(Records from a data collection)

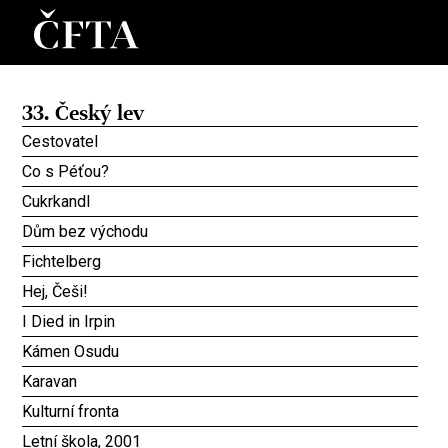
33. Český lev
Cestovatel
Co s Péťou?
Cukrkandl
Dům bez východu
Fichtelberg
Hej, Češi!
I Died in Irpin
Kámen Osudu
Karavan
Kulturní fronta
Letní škola, 2001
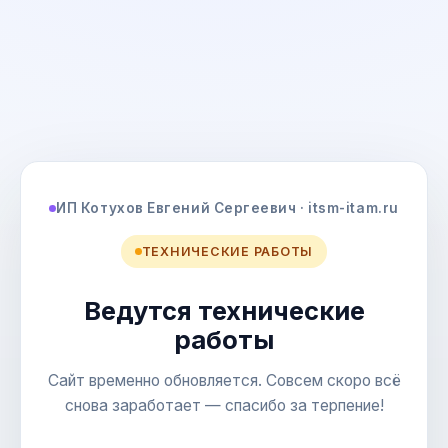
ИП Котухов Евгений Сергеевич · itsm-itam.ru
ТЕХНИЧЕСКИЕ РАБОТЫ
Ведутся технические
работы
Сайт временно обновляется. Совсем скоро всё
снова заработает — спасибо за терпение!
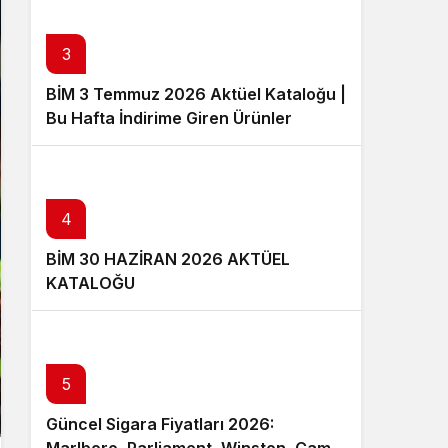
3
BİM 3 Temmuz 2026 Aktüel Kataloğu |
Bu Hafta İndirime Giren Ürünler
4
BİM 30 HAZİRAN 2026 AKTÜEL
KATALOĞU
5
Güncel Sigara Fiyatları 2026:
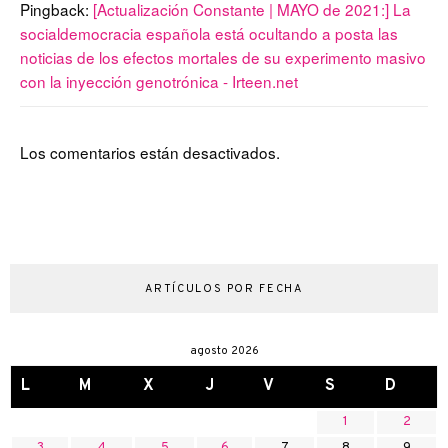
Pingback:
[Actualización Constante | MAYO de 2021:] La
socialdemocracia española está ocultando a posta las
noticias de los efectos mortales de su experimento masivo
con la inyección genotrónica - Irteen.net
Los comentarios están desactivados.
ARTÍCULOS POR FECHA
agosto 2026
L
M
X
J
V
S
D
1
2
3
4
5
6
7
8
9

Instructions to follow: Print the data above exactly; drop every picture.

Expected answer:
33. Český lev
Cestovatel
Co s Péťou?
Cukrkandl
Dům bez východu
Fichtelberg
Hej, Češi!
I Died in Irpin
Kámen Osudu
Karavan
Kulturní fronta
Letní škola, 2001
ИП Котухов Евгений Сергеевич · itsm-itam.ru
ТЕХНИЧЕСКИЕ РАБОТЫ
Ведутся технические
работы
Сайт временно обновляется. Совсем скоро всё
снова заработает — спасибо за терпение!
3
BİM 3 Temmuz 2026 Aktüel Kataloğu |
Bu Hafta İndirime Giren Ürünler
4
BİM 30 HAZİRAN 2026 AKTÜEL
KATALOĞU
5
Güncel Sigara Fiyatları 2026:
Pingback:
[Actualización Constante | MAYO de 2021:] La
socialdemocracia española está ocultando a posta las
noticias de los efectos mortales de su experimento masivo
con la inyección genotrónica - Irteen.net
Los comentarios están desactivados.
ARTÍCULOS POR FECHA
agosto 2026
L
M
X
J
V
S
D
1
2
3
4
5
6
7
8
9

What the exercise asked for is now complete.